Teaching Literature from the Archives

On 19th April 2022 we discussed Teaching Early Modern English Literature from the Archives edited by Heidi Brayman Hackel and Ian Frederick Moulton chosen by Anouska Lester. Anouska prepared the following prompts to guide our reading.

Teaching Early Modern English Literature from the Archives examines ways of incorporating digital and physical archival resources into teaching, outline practical methods and theoretical issues. The introduction outlines differences between physical and digital archives and the terminology of “archive”. The authors define “teaching from the archives” as pedagogy incorporating “early modern printed texts and manuscripts or their facsimiles, as opposed to modern, edited texts”. 

I suggest we each read Zachary Lesser’s ‘Teaching the Metadata: Playbook History in the Undergraduate Classroom’. Since this is a short chapter, if you have time I invite you to choose a second chapter from the collection to read and summarise for the group. Most of the book is available via googlebooks.
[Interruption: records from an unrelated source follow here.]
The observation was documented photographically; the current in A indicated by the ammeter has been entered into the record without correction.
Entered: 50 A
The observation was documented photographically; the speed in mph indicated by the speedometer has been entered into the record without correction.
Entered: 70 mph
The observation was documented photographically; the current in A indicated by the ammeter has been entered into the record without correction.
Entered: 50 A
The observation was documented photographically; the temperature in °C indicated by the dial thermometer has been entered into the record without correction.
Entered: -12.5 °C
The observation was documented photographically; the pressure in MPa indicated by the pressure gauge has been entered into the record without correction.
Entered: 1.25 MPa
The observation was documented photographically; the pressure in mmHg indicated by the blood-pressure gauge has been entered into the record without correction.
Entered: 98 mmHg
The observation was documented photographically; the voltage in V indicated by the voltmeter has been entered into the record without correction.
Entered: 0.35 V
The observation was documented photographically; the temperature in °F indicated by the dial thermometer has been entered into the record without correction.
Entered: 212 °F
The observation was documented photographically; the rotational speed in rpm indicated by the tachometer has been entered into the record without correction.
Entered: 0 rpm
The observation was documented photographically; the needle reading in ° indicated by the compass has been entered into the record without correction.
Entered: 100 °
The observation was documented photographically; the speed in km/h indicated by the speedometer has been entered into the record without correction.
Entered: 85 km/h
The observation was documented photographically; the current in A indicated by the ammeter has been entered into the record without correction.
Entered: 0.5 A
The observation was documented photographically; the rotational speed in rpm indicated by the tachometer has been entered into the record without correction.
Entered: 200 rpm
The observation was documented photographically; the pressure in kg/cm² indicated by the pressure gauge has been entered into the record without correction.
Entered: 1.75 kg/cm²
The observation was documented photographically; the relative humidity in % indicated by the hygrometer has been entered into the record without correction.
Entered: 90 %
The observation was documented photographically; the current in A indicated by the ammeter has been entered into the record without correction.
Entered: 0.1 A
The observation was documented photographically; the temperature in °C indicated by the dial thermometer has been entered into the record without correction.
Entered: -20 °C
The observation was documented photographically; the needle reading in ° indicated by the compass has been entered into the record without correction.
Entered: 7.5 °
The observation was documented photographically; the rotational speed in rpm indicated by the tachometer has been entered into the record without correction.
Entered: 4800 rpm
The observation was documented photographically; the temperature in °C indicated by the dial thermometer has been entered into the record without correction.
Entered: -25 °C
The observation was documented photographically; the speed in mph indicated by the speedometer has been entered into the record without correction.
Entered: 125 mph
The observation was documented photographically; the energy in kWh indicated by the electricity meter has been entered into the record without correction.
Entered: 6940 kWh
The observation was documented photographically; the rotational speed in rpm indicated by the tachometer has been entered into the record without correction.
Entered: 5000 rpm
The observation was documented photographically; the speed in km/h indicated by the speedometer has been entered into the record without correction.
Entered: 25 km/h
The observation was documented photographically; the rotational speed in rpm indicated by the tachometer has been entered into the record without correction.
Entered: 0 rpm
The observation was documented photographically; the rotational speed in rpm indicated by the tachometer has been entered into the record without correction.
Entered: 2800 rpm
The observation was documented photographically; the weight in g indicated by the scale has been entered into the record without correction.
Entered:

Does your research incorporate the kinds of “archives” discussed in this volume? What about your teaching?

When and how were you introduced to EEBO and DEEP as resources?

How have you used online resources like EEBO in your classrooms? How have your students responded? 

From what I’ve read of this volume so far, I’m fascinated by the binaries that are emerging: physical and digital, edited or unedited. What are the potential gains and losses of using resources like EEBO in place of (or alongside) either physical resources or edited texts?